Kit Reuther’s space was filled with sunlight and bright canvases when I visited her at her home that she is temporarily using as her studio. Her use of formal elements like shape and color were worked into canvases, made into sculptures, visions manifested in both two and three-dimensional platforms. We sat down over coffee and I was lucky enough to learn about her work.
Nashville Visual Artists is a photo documentary that profiles visual artists living and working in Nashville. The purpose of this project is to bring awareness to the strong visual arts scene here. Nashville is famous for its music culture but a lot of people aren't familiar with its rich visual arts culture. By interviewing artists and documenting their process in the studio, I hope to draw more attention to the visual arts community here.

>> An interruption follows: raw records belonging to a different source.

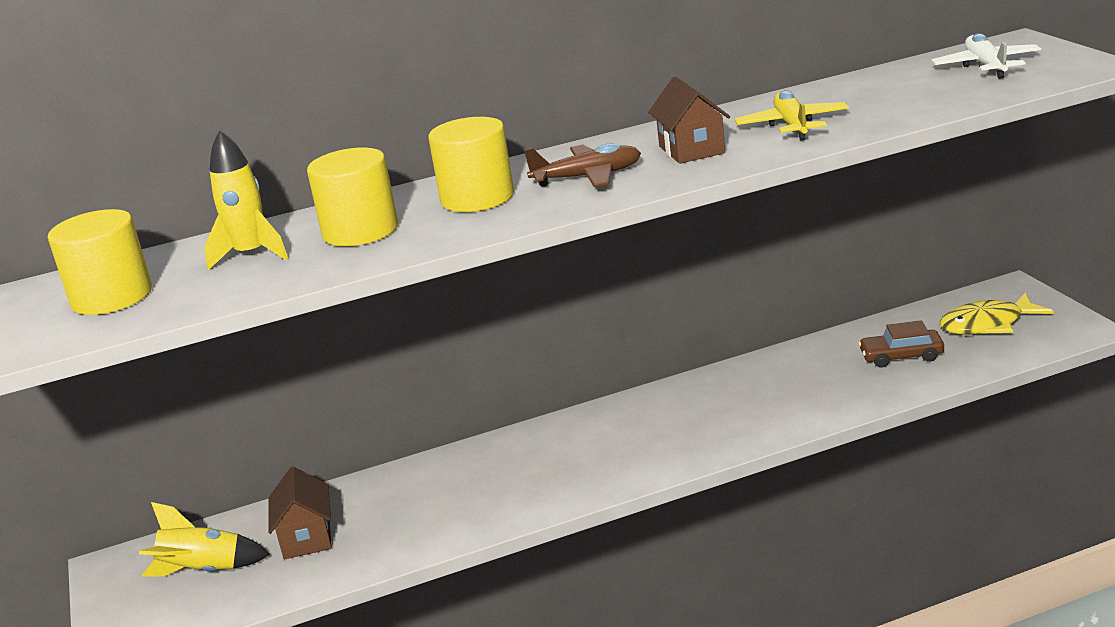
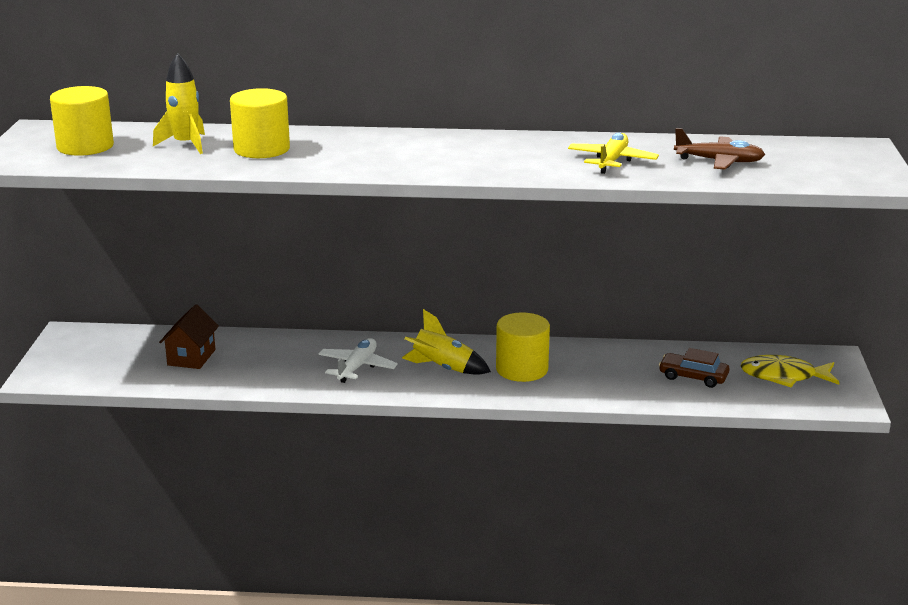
camera: 20 degrees right, 0 degrees up
(204, 571) = (117, 355): yellow rocket -> yellow rocket (443, 368)
(477, 198) = (353, 149): yellow cylinder -> yellow cylinder (522, 369)
(587, 177) = (436, 156): brown plane -> brown plane (719, 161)
(691, 150) = (524, 158): brown house -> none
(986, 66) = (809, 159): white plane -> white plane (357, 367)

What is the theme of your work?
I don’t really approach work with a specific theme in mind. To say I have a theme would sound as if I actually know what I'm doing! Often I will just start a painting with an idea as simple as a single color that I've been curious about. How does it translate in paint? Is it as good on the canvas as i've imagined in my head? As I proceed to answer these questions, the work then becomes an exploration by trial and error. Formal issues inform the process: composition, scale, mass, line, etc. Things rarely go as planned, but I have come to appreciate and even rely on unpredictable outcomes.
What inspires your work?
I don't recall ever being at a loss for inspiration. I take in a tremendous amount of visual information (or inspiration as the case may be) from the everyday and mundane. It can be exhausting! Everything around me represents potential and I probably have several hundred ideas and sketches- mostly on post-it notes, but I rarely ever need to refer to them. I think they are like a safety net for me, in the event that I ever reach a visual block.
I am also inspired by other creative people in my life. They are like fuel for me, and it helps to know there are others out there wrestling with the creative process. Artists like Jodi Hays are good at bringing folks together, and those interactions help energize the hours of isolation in the studio.

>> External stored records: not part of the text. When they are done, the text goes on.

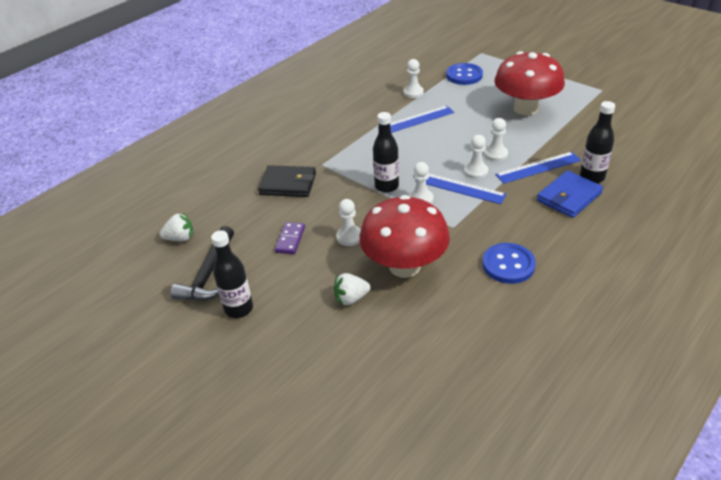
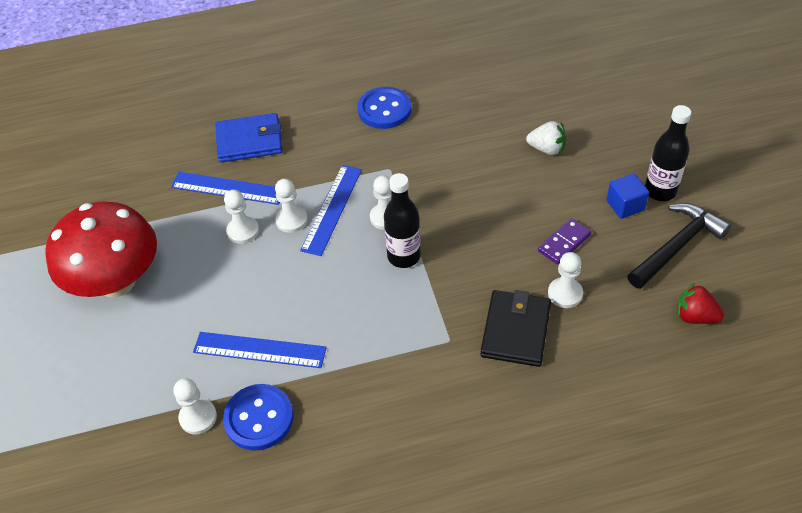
camera: 145 degrees left, 10 degrees up
(180, 238) = (695, 316): white strawberry -> red strawberry
(261, 284) = (625, 205): none -> blue cube
(288, 184) = (516, 330): black wallet -> black wallet turned 60 degrees clockwise
(349, 237) = (499, 212): white pawn -> white pawn (565, 294)
(404, 266) = (473, 154): red mushroom -> none
(460, 188) = (332, 209): blue ruler -> blue ruler turned 45 degrees clockwise
(464, 75) = (89, 408): blue button -> blue button (259, 418)
(592, 177) = (199, 149): black bottle -> none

What are the goals for your work?
I continue to push myself to make things that feel fresh and challenging. I get bored easily, but fortunately right now I have a backlog of new ideas, especially with my sculpture, and I am excited to get started (when my sculpture studio warms up!). I have been asked to participate in a group show this summer in which all of the artists are using the medium of cardboard. I also have a solo show this fall at David Lusk Gallery in Memphis, so that pretty much sums up my goals for 2015.
What are your thoughts on the Nashville arts scene?
Well, I found myself crawling on hands and knees through an art pod maze a couple of weeks ago, so Nashville is certainly offering a more diverse art experience! Where we go from here is anybody's guess. I am encouraged every time I hear of a new art venture, whether it is the announcement of a new gallery, pop up, or co-op space. Exposure is important in maintaining the growth of our art community alongside the overall growth of the city.